§ DATASET ENTRIES
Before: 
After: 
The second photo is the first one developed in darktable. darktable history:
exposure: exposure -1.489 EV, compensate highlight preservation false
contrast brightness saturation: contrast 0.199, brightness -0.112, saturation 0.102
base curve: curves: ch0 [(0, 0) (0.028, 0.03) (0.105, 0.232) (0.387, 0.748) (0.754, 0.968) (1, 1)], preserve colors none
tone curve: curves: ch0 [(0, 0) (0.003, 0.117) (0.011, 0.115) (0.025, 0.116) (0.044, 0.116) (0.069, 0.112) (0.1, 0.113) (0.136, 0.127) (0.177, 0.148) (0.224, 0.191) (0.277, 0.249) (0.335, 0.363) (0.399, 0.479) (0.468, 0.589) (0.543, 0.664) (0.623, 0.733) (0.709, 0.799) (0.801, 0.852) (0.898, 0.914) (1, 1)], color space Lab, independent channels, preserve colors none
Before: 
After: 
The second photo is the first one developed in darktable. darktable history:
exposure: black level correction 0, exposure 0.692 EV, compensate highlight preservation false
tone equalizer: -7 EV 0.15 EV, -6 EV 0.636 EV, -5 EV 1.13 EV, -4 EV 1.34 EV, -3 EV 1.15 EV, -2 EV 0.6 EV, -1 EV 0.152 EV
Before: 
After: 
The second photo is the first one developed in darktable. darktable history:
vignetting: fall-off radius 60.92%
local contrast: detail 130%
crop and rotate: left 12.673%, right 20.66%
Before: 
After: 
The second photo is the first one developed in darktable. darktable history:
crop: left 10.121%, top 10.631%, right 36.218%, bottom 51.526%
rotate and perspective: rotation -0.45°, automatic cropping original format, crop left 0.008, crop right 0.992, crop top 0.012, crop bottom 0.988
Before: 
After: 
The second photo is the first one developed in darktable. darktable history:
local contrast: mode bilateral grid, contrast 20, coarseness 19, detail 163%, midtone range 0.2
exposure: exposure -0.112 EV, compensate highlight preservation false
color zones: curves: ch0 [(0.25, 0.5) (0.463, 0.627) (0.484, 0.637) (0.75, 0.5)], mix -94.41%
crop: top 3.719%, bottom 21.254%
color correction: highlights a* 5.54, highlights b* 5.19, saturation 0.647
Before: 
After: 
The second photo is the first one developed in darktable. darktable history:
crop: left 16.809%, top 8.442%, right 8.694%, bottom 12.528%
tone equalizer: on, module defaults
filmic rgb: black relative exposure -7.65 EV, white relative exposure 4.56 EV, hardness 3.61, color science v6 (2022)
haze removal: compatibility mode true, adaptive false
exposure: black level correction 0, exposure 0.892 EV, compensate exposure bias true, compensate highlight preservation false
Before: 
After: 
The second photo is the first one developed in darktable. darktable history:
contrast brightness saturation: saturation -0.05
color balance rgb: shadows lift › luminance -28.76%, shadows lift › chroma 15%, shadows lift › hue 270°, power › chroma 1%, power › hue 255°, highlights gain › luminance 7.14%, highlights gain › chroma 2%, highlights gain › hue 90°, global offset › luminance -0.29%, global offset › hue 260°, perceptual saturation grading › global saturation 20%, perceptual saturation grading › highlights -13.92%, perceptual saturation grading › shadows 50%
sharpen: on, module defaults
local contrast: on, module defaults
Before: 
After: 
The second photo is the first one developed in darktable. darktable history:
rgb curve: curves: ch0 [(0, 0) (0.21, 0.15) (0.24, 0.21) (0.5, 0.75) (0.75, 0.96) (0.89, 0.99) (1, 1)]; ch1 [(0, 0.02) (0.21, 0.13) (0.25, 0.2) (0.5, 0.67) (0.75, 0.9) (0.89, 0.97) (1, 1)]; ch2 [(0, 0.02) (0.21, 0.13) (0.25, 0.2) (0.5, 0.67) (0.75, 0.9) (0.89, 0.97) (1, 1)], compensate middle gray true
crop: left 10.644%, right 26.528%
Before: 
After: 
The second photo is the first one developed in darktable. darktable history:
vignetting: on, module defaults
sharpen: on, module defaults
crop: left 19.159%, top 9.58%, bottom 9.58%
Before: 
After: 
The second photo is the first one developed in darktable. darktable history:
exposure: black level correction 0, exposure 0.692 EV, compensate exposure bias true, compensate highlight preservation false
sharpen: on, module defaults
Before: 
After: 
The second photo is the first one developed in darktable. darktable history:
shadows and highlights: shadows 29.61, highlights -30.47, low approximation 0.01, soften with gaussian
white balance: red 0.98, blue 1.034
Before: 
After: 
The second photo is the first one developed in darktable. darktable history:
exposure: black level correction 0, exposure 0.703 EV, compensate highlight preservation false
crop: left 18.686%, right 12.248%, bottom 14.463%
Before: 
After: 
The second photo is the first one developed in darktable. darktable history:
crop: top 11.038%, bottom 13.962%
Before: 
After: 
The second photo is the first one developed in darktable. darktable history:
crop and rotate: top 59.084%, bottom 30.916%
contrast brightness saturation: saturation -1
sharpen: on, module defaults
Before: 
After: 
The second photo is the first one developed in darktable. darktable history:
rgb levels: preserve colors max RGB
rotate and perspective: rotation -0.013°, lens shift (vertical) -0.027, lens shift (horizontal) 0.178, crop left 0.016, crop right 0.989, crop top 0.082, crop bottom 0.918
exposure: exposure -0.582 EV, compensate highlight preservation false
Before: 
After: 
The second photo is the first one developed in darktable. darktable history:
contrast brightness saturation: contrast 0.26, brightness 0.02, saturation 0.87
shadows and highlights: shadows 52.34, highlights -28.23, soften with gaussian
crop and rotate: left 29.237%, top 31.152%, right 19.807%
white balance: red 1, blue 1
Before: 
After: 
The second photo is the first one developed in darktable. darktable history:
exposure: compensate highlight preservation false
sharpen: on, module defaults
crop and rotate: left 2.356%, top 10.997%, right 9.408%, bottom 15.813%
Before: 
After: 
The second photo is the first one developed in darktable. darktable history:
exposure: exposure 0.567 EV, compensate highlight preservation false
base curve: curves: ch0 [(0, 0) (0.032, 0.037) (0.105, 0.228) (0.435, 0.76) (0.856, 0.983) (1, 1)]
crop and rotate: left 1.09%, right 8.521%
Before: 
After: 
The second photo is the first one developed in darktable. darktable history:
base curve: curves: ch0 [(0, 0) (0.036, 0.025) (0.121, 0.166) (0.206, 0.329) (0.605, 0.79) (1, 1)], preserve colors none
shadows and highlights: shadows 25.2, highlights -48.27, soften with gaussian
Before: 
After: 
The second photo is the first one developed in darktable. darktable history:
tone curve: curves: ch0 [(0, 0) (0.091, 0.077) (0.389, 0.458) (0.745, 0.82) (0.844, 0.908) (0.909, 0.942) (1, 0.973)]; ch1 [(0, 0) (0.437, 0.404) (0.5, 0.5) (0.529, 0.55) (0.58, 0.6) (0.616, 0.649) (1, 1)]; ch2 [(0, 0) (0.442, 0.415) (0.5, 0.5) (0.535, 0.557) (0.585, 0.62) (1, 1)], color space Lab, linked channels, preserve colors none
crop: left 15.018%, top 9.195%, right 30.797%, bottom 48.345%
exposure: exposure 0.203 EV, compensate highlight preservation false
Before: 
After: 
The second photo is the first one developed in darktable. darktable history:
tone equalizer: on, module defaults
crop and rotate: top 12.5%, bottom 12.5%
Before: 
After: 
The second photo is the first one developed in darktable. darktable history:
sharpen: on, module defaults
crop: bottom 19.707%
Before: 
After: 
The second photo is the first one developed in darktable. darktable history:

§ EXERCISE TASK
Copy out, unchanged, the lines from the very first one through the line that contains "contrast brightness saturation: contrast 0.199, brightness", including that line.

§ TASK SOLUTION
Before: 
After: 
The second photo is the first one developed in darktable. darktable history:
exposure: exposure -1.489 EV, compensate highlight preservation false
contrast brightness saturation: contrast 0.199, brightness -0.112, saturation 0.102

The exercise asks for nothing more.